ASSIGNED TASK:
Everything from the line containing "left knee: (257, 97)" through the line containing "right elbow: (401, 481)" should be repeated exactly, and nothing else from the data.

DATA UNDER STUDY:
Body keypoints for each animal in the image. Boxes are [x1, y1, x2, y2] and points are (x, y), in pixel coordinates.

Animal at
* * *
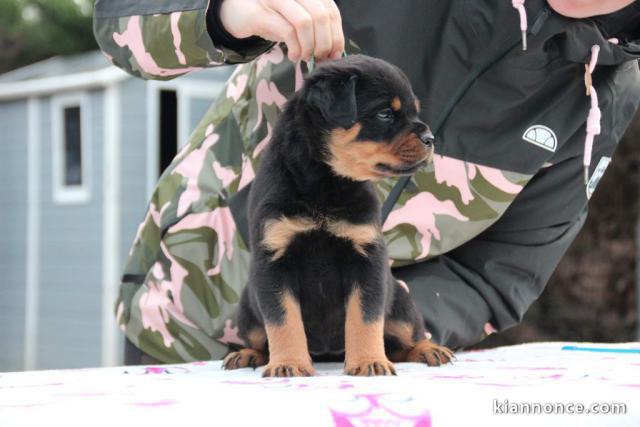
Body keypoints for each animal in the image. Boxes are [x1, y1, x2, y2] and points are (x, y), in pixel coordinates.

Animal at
==
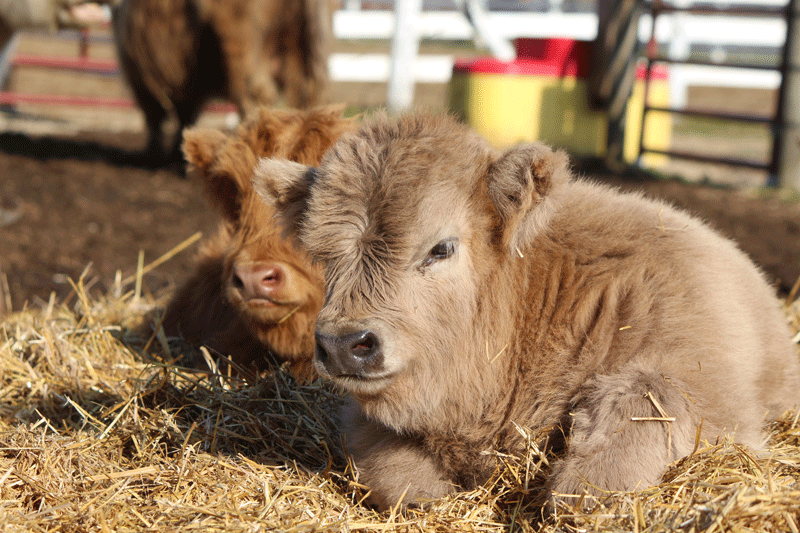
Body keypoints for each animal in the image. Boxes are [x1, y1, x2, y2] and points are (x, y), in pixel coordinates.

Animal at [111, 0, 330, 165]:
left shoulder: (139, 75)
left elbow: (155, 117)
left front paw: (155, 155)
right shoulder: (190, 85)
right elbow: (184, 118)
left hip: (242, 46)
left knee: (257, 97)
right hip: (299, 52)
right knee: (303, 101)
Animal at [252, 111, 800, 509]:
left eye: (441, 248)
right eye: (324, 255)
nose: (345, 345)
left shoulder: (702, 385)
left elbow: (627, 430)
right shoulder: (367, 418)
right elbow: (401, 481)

REPLY:
left knee: (257, 97)
right hip: (299, 52)
right knee: (303, 101)
Animal at [252, 111, 800, 509]:
left eye: (441, 248)
right eye: (324, 255)
nose: (345, 345)
left shoulder: (702, 385)
left elbow: (627, 430)
right shoulder: (367, 418)
right elbow: (401, 481)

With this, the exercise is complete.